Stefano Cucchi, il romano di 31 anni fermato il 15 ottobre 2009 per droga e morto una settimana dopo all'ospedale Sandro Pertini di Roma, agli infermieri si mostrò poco collaborativo, esile, e si alimentava in modo discontinuo.
È emerso questo nell'udienza di oggi del processo che, per la vicenda che lo portò alla morte, vede accusati sei medici, tre infermieri e tre agenti della penitenziaria. A seconda delle posizioni e a vario titolo, rispondono di lesioni, abuso di autorità, favoreggiamento, abbandono d'incapace, abuso d'ufficio e falsità ideologica.
"Fu trattato come tutti gli altri pazienti - ha detto l'infermiera Maria Giulia Masciarelli.

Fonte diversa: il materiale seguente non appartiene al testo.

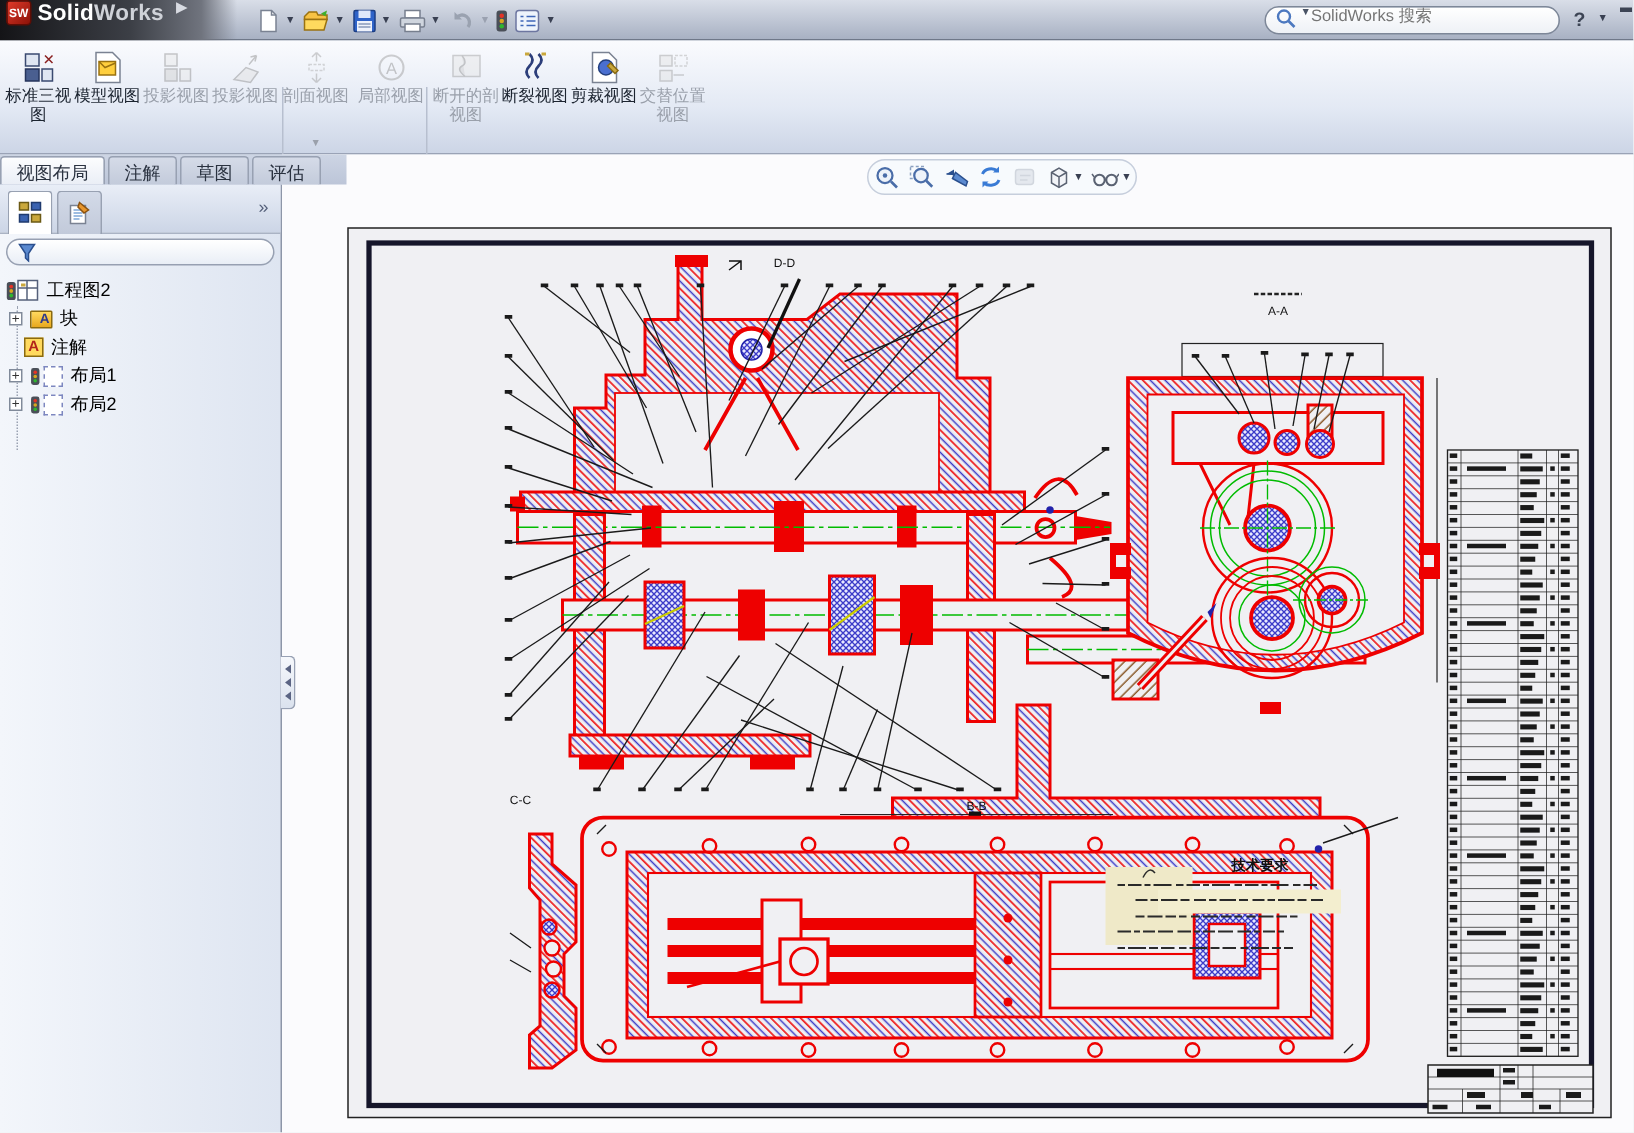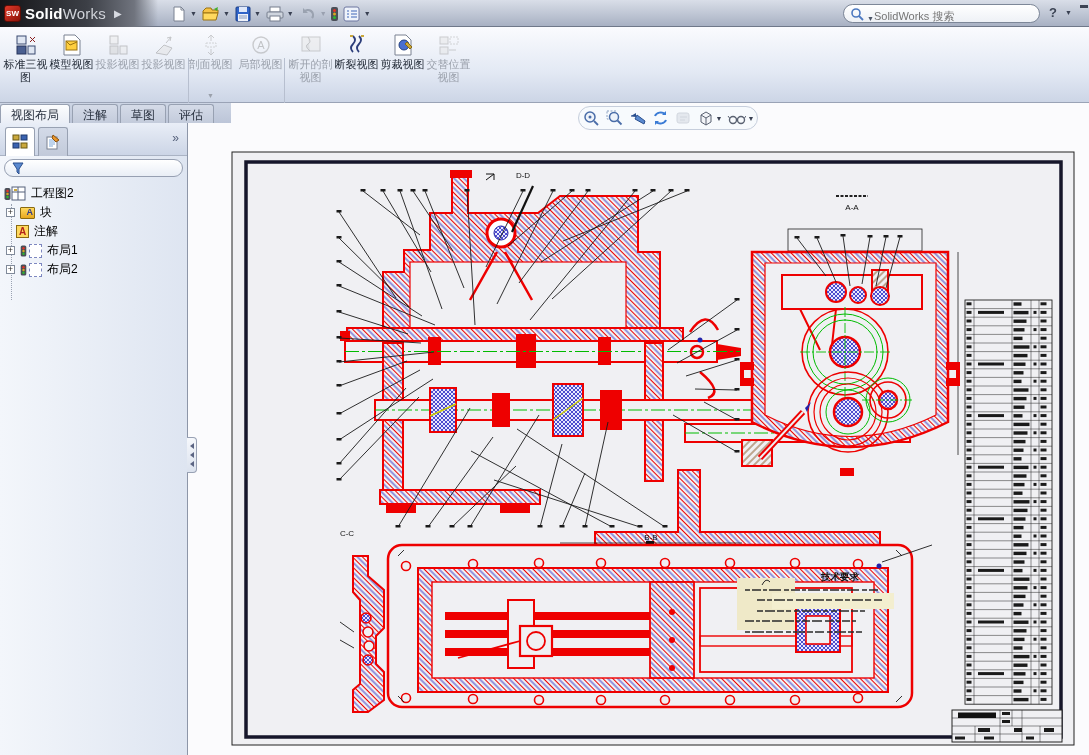"SW" #logoarea { align-items: center -> flex-start }
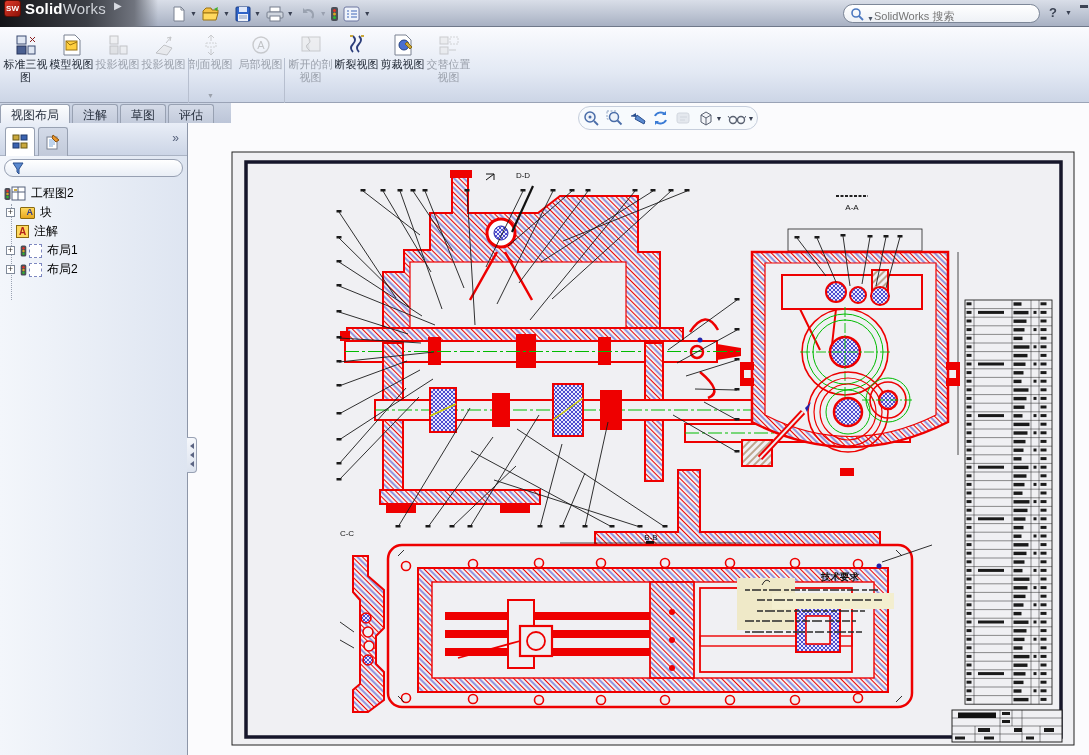"Works" .swname .lt { font-weight: normal -> bold }
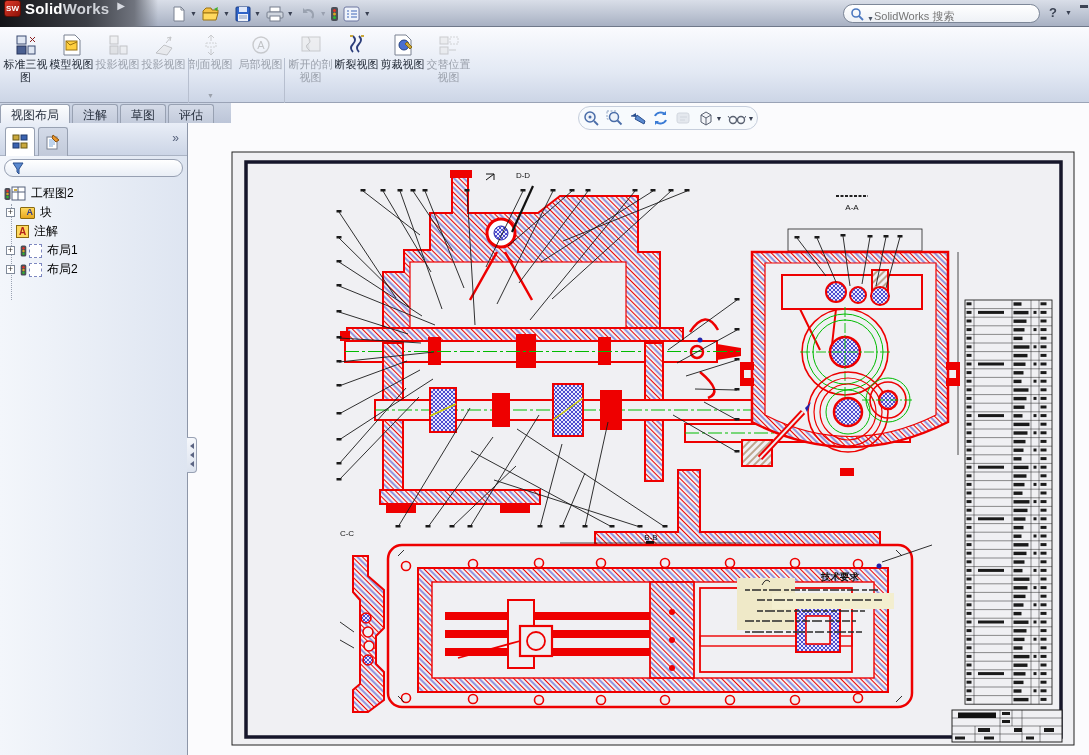"SolidWorks 搜索" #searchpill { align-items: flex-end -> flex-start }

Aveva dolore alla schiena, si muoveva poco. Era magro, con poco tono muscolare; beveva pochissimo attraverso una cannuccia. Aveva gli occhi lividi, ma non gli chiesi il perché. Non voleva fare terapia endovenosa e rifiutò la visita oculistica".
La cosa che colpì l'infermiera fu che durante il giro letti una collega gli domandò con chi potevamo parlare per fargli avere biancheria pulita, ma Cucchi rispose che non gli interessava nulla; disse di no anche quando gli proponemmo l'utilizzo di biancheria del reparto.
Mi dissero che Cucchi non voleva avere contatti con i familiari, ha aggiunto il coordinatore infermieristico del Pertini, Dario Bocci. Lui vide il giovane romano tre volte, l'ultima, il giorno prima della morte. "Le sue condizioni furono sempre stabili. Mi colpì che il suo ricovero avvenne fuori dagli schemi, sia perché avvenuto il sabato pomeriggio, sia perché richiesto dal dirigente del Prap in persona. Cosa, questa, mai accaduta in passato". Stefano "andò a fare radiografie, sulla base delle quali l'ortopedico disse che poteva muoversi con cautela nel letto, ma senza camminare per venti giorni".